President Obama has landed in Israel this morning, marking the first time he visits the country as president.
"I see this visit as an opportunity to reaffirm the unbreakable bond between our nations, to restate America's unwavering commitment to Israel's security and to speak directly to the people of Israel and to your neighbors," Obama said during a welcoming ceremony at the Tel Aviv airport.
NPR's Larry Abramson, who's at the airport, just spoke to our Newscast unit. He said Obama was welcomed by Israeli President Shimon Peres and Prime Minister Benjamin Netanyahu.
Those leaders reaffirmed the "unbreakable alliance" between the countries, Larry said. "President Obama talked about the similarities between these two countries, how they both came from immigrants who wanted to be free who wanted to set up an independent democracy and to fight in order to do that."
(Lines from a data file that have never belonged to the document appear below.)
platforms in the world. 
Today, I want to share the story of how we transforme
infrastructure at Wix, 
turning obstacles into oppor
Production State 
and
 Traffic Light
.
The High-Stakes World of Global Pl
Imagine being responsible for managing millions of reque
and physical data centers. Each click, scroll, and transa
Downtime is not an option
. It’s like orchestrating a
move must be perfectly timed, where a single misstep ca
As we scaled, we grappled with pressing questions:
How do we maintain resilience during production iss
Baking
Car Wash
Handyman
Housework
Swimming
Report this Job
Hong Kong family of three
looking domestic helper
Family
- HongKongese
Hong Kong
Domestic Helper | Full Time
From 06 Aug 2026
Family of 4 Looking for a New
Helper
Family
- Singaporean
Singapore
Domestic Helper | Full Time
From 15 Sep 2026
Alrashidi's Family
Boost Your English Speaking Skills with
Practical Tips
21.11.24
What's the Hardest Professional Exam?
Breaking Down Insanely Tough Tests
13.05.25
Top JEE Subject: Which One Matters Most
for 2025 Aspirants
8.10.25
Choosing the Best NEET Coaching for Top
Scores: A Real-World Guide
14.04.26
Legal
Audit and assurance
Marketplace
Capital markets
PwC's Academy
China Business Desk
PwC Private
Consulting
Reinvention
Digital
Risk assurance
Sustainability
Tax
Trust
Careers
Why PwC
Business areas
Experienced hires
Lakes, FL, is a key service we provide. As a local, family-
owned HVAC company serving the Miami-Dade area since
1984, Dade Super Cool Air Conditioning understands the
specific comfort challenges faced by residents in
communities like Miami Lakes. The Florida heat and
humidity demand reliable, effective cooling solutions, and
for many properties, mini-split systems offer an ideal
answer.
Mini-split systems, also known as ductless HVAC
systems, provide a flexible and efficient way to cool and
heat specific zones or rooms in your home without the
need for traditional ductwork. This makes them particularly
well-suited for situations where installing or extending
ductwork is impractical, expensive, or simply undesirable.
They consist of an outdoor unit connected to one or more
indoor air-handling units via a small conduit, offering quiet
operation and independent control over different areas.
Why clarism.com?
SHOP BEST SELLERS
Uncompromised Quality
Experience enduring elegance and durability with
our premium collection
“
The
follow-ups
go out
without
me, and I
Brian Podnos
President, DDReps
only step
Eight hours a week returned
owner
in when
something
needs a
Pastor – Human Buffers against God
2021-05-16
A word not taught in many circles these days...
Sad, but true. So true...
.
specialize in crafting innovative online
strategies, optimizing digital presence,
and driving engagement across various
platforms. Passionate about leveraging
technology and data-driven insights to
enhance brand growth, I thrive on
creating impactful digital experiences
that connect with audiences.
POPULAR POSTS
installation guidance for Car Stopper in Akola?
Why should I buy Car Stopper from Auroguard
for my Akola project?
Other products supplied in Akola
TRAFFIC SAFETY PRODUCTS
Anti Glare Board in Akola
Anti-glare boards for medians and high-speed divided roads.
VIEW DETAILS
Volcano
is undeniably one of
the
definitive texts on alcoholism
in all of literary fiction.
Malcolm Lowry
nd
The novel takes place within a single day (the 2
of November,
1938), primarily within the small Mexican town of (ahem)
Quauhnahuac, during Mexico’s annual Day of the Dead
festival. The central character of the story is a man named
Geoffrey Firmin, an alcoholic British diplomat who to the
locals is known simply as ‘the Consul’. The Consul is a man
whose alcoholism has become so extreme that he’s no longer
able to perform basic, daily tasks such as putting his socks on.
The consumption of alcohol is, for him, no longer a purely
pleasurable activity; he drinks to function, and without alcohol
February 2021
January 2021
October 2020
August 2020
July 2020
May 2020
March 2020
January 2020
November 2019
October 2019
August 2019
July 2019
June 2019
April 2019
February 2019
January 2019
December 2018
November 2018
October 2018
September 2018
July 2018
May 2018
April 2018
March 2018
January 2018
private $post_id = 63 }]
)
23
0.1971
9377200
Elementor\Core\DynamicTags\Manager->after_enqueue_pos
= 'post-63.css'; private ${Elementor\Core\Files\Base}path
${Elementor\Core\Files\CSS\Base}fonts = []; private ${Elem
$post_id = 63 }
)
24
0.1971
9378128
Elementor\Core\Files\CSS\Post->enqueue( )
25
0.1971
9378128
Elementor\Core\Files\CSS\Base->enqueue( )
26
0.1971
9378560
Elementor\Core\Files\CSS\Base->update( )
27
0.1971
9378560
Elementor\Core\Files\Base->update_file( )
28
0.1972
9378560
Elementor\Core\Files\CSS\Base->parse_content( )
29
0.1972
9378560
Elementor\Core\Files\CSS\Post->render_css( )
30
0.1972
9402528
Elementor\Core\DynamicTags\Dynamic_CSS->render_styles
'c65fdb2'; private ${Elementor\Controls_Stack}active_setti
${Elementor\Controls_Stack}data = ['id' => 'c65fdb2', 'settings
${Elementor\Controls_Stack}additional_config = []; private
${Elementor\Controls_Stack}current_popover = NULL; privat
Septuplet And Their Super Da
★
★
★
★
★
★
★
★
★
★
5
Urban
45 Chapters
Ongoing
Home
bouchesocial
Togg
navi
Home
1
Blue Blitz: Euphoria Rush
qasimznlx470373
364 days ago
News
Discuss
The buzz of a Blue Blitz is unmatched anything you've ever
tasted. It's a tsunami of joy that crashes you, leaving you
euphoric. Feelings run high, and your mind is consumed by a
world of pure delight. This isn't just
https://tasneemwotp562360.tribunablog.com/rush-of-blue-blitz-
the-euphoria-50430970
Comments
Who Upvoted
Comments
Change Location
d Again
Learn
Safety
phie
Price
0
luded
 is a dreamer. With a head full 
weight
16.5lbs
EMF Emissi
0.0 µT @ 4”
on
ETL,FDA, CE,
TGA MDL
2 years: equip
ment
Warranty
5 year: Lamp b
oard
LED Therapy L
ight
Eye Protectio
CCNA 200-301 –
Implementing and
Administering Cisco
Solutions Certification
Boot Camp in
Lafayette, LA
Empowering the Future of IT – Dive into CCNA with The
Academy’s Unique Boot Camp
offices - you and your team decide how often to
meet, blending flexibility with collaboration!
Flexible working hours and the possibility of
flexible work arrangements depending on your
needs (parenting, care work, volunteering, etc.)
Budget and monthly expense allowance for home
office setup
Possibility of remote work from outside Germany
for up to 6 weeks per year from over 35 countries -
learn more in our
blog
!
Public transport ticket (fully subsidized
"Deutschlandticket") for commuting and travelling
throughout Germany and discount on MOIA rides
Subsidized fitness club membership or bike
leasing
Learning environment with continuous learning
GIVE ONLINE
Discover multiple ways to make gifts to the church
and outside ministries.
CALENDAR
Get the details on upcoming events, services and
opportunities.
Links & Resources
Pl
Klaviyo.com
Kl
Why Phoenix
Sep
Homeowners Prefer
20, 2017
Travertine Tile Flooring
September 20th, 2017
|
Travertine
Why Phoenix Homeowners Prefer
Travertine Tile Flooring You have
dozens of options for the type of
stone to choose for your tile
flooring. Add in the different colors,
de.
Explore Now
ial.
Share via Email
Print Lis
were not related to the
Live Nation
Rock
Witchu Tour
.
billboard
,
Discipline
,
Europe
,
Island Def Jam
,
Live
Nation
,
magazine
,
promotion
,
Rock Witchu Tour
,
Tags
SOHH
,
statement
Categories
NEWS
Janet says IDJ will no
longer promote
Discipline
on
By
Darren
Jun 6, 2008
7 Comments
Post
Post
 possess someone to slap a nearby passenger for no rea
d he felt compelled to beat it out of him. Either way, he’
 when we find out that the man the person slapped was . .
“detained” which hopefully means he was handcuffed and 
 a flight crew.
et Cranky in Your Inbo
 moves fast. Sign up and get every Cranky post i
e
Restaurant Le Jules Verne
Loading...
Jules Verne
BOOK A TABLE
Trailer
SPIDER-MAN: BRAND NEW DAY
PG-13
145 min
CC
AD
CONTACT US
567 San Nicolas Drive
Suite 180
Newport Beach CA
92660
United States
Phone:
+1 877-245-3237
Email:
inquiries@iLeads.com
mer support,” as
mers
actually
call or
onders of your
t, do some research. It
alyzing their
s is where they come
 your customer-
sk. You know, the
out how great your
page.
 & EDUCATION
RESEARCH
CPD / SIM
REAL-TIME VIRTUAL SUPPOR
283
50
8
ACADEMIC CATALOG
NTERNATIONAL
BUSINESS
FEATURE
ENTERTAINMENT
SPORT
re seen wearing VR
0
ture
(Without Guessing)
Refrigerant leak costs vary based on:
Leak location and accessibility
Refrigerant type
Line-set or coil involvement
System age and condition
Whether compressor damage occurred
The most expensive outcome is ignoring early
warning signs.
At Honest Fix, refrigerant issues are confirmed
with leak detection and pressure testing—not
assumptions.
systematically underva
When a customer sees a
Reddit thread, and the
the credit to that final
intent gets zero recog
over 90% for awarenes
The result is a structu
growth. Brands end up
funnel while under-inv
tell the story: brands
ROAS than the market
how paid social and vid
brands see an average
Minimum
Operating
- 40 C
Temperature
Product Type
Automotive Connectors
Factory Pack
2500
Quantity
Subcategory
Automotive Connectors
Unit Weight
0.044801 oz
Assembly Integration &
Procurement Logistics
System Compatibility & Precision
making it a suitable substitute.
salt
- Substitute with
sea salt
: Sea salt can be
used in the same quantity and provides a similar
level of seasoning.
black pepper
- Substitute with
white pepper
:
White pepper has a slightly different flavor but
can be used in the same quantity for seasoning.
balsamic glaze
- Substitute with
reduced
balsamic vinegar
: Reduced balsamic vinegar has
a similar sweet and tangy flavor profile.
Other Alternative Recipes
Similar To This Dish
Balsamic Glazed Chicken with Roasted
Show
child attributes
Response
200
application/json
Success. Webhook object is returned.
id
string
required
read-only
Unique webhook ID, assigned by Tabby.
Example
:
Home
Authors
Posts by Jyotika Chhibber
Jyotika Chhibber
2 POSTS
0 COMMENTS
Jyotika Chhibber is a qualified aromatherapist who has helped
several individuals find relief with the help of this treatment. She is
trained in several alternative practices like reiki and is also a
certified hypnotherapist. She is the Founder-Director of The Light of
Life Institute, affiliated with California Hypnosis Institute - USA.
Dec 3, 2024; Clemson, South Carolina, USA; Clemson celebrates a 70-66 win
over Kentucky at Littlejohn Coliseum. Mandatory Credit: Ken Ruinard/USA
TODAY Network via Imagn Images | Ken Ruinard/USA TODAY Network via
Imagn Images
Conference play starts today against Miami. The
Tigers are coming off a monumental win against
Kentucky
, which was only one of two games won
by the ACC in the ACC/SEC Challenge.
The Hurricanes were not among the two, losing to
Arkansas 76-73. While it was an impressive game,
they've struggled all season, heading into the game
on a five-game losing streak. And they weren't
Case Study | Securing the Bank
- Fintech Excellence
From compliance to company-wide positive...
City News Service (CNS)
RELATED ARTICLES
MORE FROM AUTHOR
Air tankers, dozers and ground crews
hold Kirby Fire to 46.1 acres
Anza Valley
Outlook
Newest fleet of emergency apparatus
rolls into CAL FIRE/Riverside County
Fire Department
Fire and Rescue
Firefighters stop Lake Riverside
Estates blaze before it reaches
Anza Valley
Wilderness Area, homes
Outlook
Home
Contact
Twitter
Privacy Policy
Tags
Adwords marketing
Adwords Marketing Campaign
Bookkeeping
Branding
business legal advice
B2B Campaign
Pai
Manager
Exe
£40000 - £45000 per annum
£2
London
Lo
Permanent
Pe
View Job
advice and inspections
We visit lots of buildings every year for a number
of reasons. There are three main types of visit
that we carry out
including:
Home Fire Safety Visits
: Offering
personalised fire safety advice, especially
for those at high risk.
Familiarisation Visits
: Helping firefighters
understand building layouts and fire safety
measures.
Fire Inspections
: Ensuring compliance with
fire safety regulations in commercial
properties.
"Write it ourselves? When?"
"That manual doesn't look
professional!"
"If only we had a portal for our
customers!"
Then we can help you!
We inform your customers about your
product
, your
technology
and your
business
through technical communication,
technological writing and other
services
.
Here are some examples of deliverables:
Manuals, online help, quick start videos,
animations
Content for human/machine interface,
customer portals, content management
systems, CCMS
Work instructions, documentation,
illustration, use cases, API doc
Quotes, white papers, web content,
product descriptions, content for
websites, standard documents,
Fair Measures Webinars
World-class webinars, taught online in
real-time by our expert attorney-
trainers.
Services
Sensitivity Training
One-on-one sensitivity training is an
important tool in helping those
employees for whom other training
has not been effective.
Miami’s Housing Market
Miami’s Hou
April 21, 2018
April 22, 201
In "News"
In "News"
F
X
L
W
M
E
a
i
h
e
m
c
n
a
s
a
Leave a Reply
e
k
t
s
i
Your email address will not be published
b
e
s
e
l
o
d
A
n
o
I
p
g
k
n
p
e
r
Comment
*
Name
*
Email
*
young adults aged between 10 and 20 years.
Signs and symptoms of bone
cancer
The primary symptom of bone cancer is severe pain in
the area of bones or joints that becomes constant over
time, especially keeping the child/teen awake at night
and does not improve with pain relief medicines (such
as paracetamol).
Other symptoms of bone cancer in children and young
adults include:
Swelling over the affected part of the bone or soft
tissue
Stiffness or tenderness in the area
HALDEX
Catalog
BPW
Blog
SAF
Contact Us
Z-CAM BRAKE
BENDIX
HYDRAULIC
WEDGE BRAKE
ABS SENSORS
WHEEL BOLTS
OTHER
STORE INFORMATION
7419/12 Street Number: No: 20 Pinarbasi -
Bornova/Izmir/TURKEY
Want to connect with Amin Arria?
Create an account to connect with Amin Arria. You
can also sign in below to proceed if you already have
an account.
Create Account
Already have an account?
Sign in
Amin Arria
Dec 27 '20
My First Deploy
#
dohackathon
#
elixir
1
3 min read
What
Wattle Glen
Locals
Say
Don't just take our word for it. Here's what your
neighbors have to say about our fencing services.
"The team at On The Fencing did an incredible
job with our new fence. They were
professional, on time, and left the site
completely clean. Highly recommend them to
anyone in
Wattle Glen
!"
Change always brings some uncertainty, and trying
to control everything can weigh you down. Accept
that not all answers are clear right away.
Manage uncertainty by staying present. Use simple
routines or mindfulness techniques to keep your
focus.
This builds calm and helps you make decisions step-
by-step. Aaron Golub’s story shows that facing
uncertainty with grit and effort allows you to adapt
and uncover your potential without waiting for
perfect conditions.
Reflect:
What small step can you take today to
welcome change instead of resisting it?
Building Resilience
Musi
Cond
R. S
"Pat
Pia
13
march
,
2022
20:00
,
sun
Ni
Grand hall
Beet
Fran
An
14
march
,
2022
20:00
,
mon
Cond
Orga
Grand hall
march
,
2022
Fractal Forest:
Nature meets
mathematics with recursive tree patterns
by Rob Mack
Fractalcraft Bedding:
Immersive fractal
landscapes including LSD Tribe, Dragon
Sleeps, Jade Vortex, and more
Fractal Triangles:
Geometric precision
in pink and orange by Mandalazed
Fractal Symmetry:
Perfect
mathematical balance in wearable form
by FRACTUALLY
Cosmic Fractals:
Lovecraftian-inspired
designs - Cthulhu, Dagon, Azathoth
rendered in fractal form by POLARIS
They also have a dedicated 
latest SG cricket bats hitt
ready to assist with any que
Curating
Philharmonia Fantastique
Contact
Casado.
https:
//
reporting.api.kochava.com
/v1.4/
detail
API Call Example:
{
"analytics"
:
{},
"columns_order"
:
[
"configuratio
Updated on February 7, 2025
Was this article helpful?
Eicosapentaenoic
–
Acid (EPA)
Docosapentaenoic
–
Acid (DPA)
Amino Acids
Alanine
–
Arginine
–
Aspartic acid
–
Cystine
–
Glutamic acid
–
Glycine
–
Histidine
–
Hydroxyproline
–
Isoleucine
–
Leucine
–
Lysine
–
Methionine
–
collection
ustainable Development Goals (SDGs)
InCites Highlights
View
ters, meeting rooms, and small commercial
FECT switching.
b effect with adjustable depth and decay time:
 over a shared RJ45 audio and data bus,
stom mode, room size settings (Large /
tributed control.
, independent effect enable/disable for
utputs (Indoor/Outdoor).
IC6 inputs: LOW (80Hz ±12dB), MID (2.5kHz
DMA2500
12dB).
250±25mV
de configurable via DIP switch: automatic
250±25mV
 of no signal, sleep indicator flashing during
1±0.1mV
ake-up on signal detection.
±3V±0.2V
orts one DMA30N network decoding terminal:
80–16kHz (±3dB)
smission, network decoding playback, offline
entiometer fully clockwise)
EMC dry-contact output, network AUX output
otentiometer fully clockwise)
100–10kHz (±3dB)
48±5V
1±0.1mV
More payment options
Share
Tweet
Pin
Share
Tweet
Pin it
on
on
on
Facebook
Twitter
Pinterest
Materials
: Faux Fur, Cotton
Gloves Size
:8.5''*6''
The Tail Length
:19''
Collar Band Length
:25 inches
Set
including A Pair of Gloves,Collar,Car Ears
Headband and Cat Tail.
Obama is now on his way to tour Israel's Iron Dome, its missile defense system, which the United States has helped fund. Later today, he'll head to Jerusalem and tomorrow, he'll cross into the Ramallah in the West Bank.
The New York Times reports that Obama does not arrive in the region with grand plans to revive stalled peace talks between Israelis and Palestinians.
"Rather, he is seeking to make a connection with the Israeli people, many of whom view him with a jaundiced eye after four years in which he sparred with Mr. Netanyahu over issues like Iran and the Jewish settlements in the West Bank," the Times reports.
The highlight of the trip will be a speech Obama will deliver at the Jerusalem International Convention Center.
The Washington Post reports the president is expected to reassure Israel of the United States' commitment to its security as Israel "seeks to counter threats from Iran and protect its people in the midst of civil war in neighboring Syria."